Raw numbers have lied about real performance since the 8-bit days, so that won't do you any good.
It also is not a constant in terms of the output we see. The PS2 is an excellent example of how inferior hardware can produce comparable results due to far more development priority. Developers really worked to maximize everything the PS2 could do and found a lot of advanced tricks to that end. Meanwhile the Vita and Wii U are likely two systems that punched well below their actual weight due to lack of life cycle and developer interest.
Analogy is probably the best way to understand a system's current horsepower, and ideally with as few additional fixed variables (developers, release window, etc.) as possible.
Thankfully we have a great example with Breath of the Wild. Both made by the same Nintendo development team. Both released at basically the same time. I'd probably give a "pulled from my buttocks" frames per second "average" (i.e. what you'll experience by just playing the game, not stress testing specific areas) on each respective version (Wii U, handheld Switch, docked Switch, later two post patch) at 24 FPS, 29 FPS, 27 FPS.
Now if we just play along and say those are roughly accurate average estimates we can calculate pixel throughput per second, as follows:
Wii U - 720p or 921,600 pixels per frame x 24 frames per second = 22.118M pixels per second.
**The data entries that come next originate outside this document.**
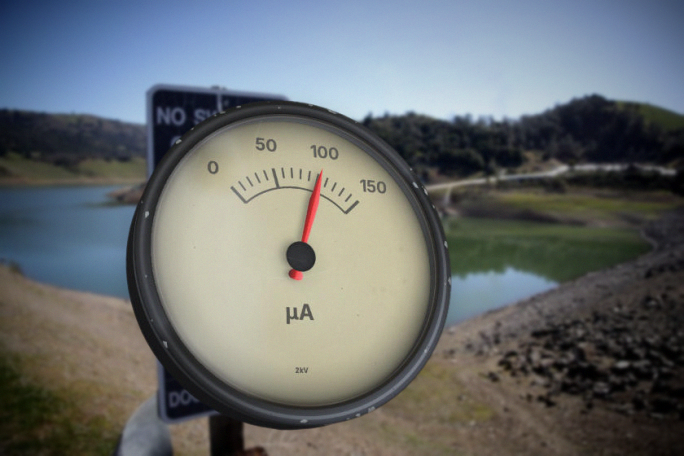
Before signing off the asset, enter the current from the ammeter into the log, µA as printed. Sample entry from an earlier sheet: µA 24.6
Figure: µA 100
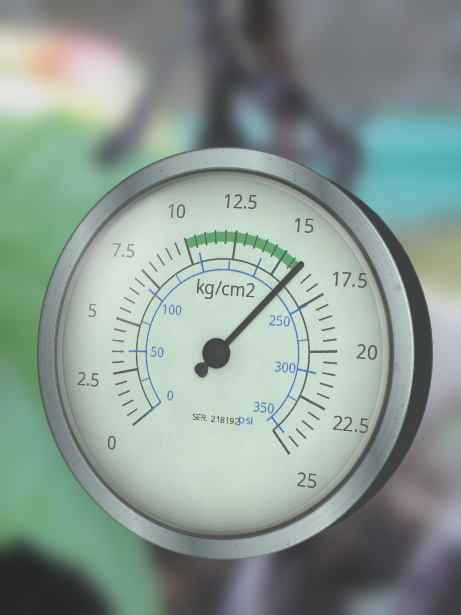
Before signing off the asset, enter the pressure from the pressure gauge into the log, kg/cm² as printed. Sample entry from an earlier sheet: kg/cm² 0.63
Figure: kg/cm² 16
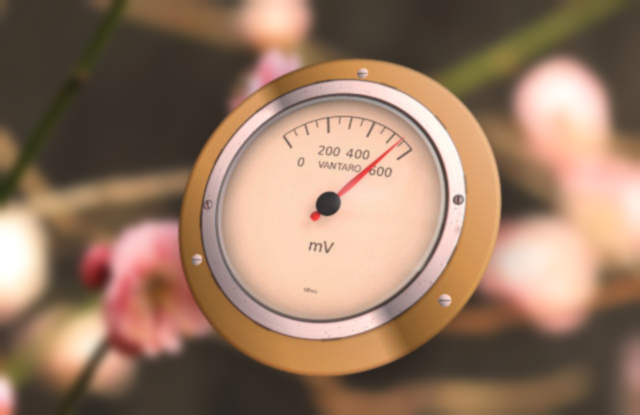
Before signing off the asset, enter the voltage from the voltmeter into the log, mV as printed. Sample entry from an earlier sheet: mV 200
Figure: mV 550
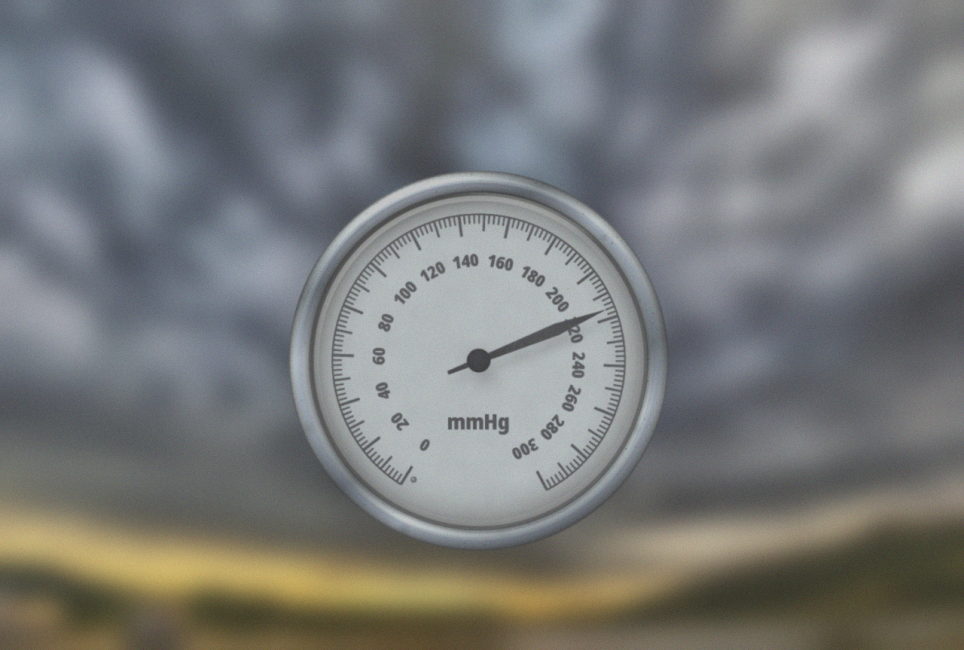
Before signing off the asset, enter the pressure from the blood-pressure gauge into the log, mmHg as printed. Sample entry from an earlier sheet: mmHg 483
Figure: mmHg 216
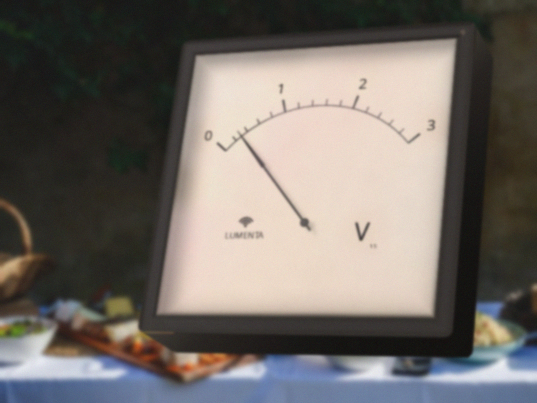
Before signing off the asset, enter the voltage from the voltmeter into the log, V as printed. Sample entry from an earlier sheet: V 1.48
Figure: V 0.3
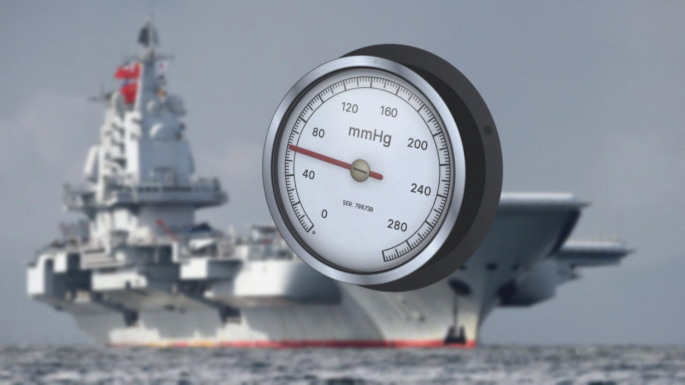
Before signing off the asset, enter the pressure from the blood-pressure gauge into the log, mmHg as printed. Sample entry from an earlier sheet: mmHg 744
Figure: mmHg 60
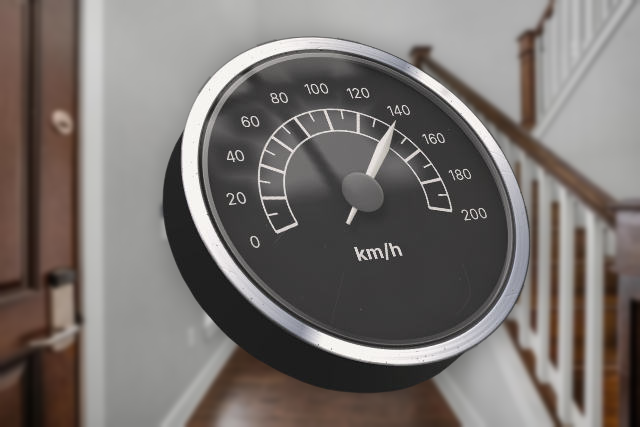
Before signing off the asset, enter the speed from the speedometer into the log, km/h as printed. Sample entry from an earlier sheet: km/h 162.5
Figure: km/h 140
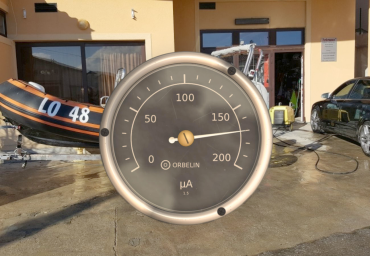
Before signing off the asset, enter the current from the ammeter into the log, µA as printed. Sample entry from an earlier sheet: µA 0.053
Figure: µA 170
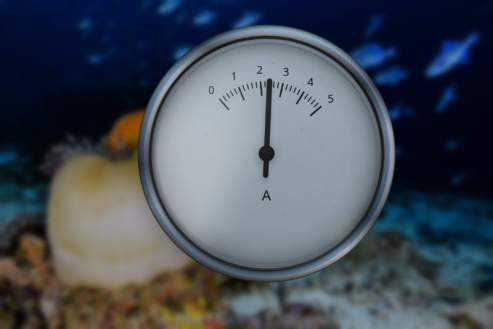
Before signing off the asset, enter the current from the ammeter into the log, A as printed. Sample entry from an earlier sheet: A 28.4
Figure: A 2.4
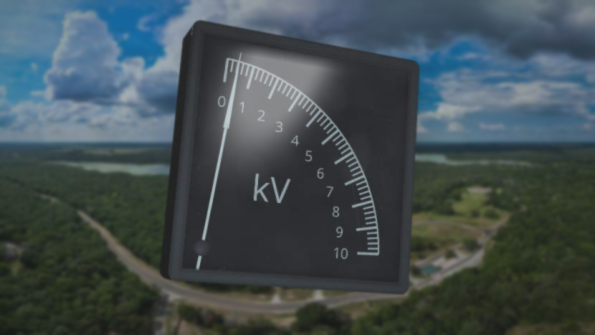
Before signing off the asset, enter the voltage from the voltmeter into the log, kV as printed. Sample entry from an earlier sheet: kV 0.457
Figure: kV 0.4
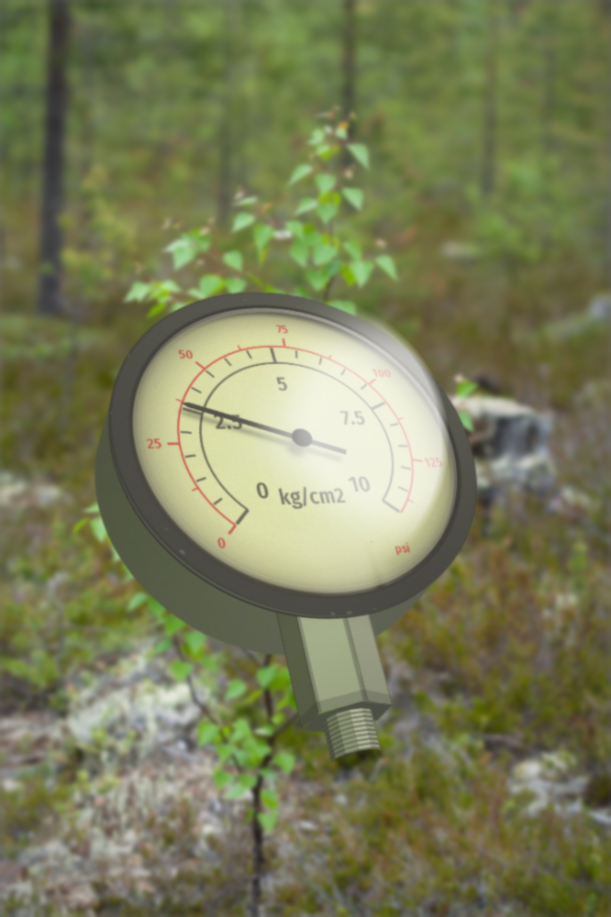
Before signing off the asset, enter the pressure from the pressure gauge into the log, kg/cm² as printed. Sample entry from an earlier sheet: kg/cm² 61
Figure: kg/cm² 2.5
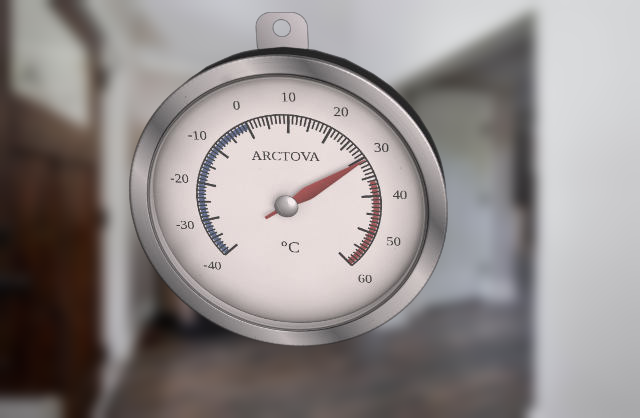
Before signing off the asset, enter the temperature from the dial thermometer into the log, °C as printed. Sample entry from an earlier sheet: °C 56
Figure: °C 30
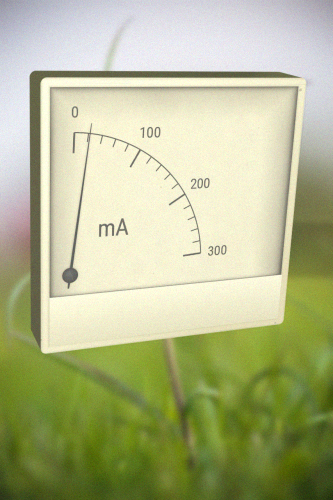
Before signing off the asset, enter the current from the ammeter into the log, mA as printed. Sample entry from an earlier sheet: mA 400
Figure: mA 20
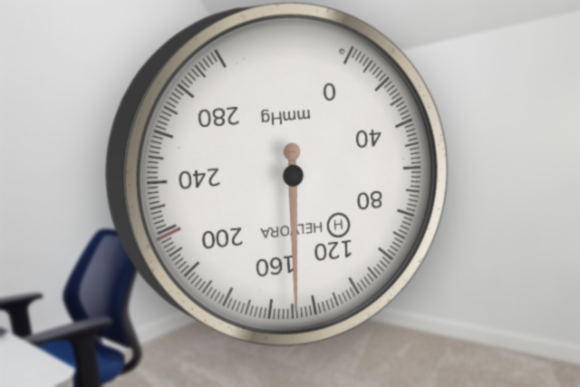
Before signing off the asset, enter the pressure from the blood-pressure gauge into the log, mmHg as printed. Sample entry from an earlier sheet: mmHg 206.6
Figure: mmHg 150
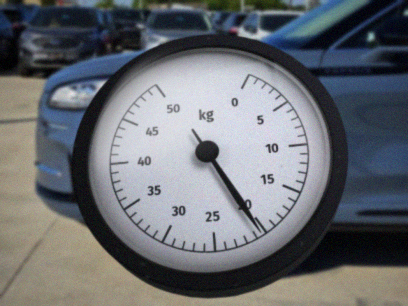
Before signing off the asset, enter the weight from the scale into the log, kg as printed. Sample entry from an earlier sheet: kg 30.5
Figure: kg 20.5
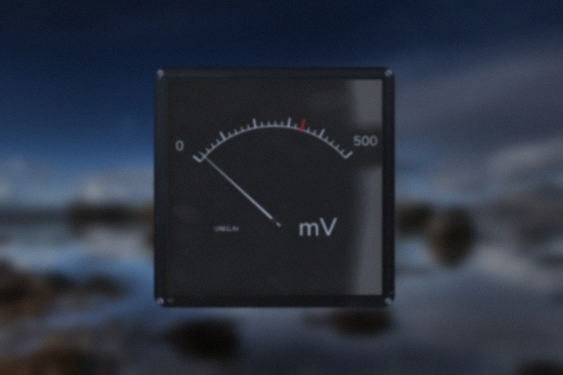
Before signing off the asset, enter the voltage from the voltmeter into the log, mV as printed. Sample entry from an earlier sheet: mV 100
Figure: mV 20
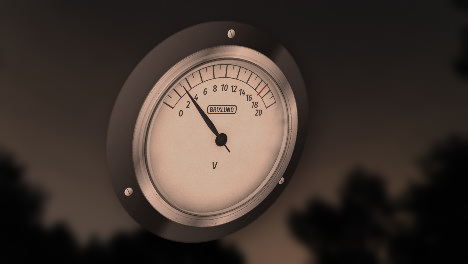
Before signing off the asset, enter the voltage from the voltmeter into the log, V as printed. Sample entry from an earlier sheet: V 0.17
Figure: V 3
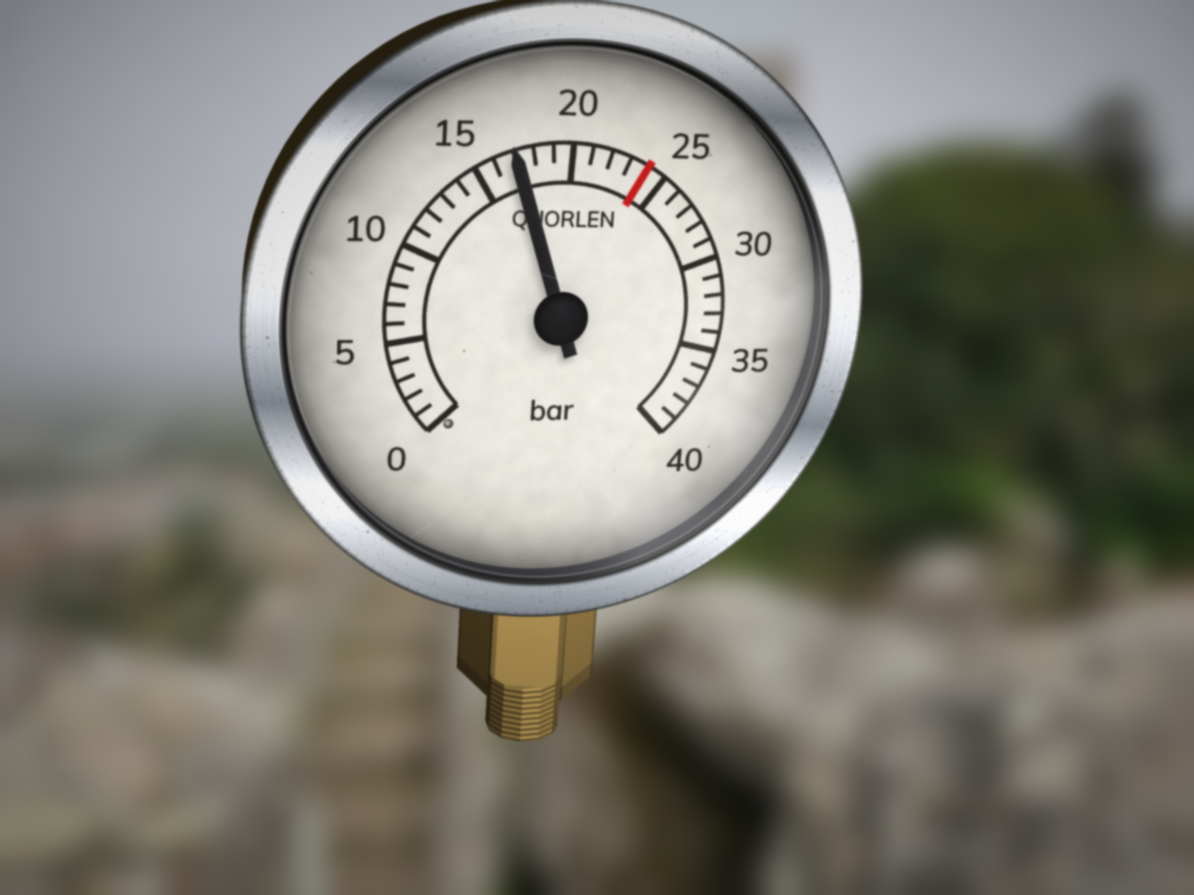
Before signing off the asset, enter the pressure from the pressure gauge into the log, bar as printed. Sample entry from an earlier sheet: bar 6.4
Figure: bar 17
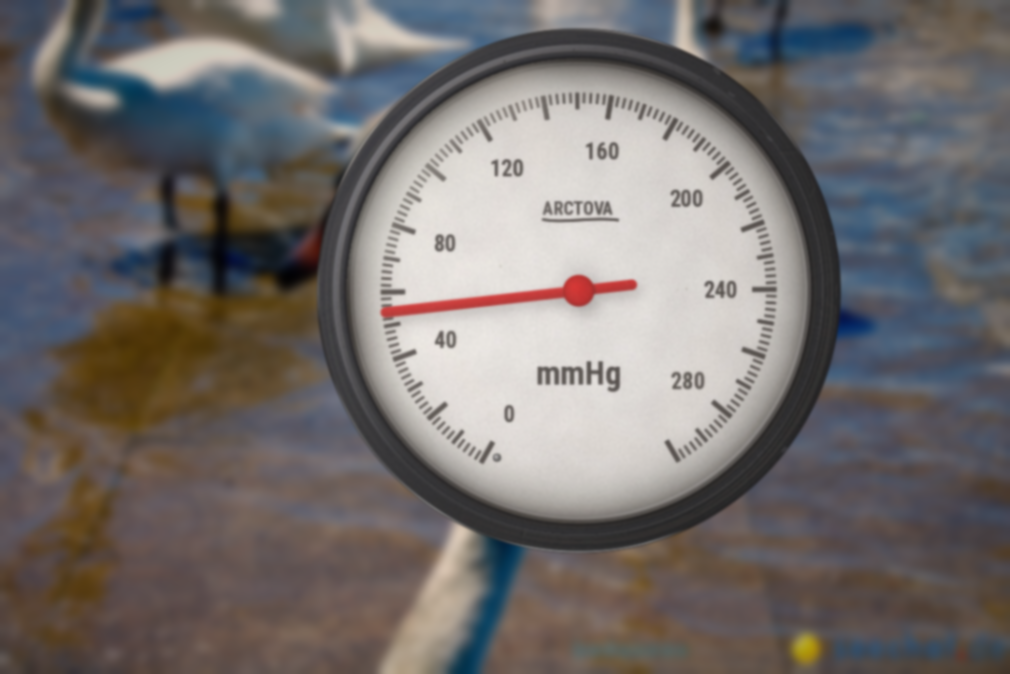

Switch Handheld - 921,600 pixels per frame x 29 frames per seond = 26.726M pixels per second, a roughly 20% increase in pixel throughput.
Switch Docked - 900p so 1,440,000 pixels per frame x 27 frames per second = 38.88M pixels per second, a roughly 45% increase over the handheld mode, and a 75% increase over the Wii U.
For comparison the PS3 v. PS4 versions of The Last of Us were:
PS3 - 720p (921,600 pixels) per frame x approximately 27 frames per second = 24.883M
PS4 - 1080p (2.1M pixels) per frame x 60 frames per second = 126M
So a roughly 500% increase in pixel throughput from an end of life game ported to new hardware.
*DISCLAIMER* Not all frames are rendered equally. This does not work on a game v. game comparison. These examples used here are to show the difference in performance between the same game from one generation of hardware versus it's next generation release.
So with that out of the way, you can see where a claim of the PS4 being 5 times more powerful than the PS3 is something you can meaningfully back up with math.
The Switch versus the Wii U however shows that the system is much closer to it's predecessor than what we typically associate a generational transition with in the console space.
That is a direct product of the fact that the Switch is not actually the Wii U's direct successor. It is more the successor to the 3DS but design in such a way so as to allow Nintendo to merge their two markets (handheld and console) onto a single platform. Some in this thread have stated that Switch games will perpetually be held back by the handheld mode demand. While technically true, games will be designed based on an acceptable performance threshold in handheld mode, that isn't really holding the games back in my opinion. To me the Switch is much more like buying the latest Nintendo handheld and getting the Switch "Pro" for free via docked mode. This is even more relevant than the PS4 to PS4 Pro or XB1 to Scorpio upgrade as handhelds are traditionally not designed to be capable of outputting a native resolution worthy of being displayed on a TV screen. The Switch solves that out of the box.
I once said on this forum that to me the Wii U wasn't under powered as it delivered all the horsepower needed to deliver Nintendo's artistic vision. Zelda: BotW has made me recant that statement completely. If that is indicative of Nintendo's new level of output going forward I seriously question if the Switch is up to the task. Despite that however it is still the single best hardware offering Nintendo has presented to us since the SNES. No gimmicks like the Wii U tablet or Wii motion controls. Not missing the boat on key hardware features like they did with both the N64 and GC media choices. Not asking contemporary hardware MSRP for clearly aged tech like with the NDS or 3DS.
I loved most of those systems, but the successes were the result of software carrying otherwise questionable hardware across the finish line and the failures were almost always directly tied to their poor hardware choices. The Switch avoids any of the later that I can readily identify and therefore opens the door for the software to carry it.
It is the most powerful gaming dedicated handheld ever made, think of it like that and not as a quarter step into the current generation that it would be as a console, because doing anything else misses the real value in it's design.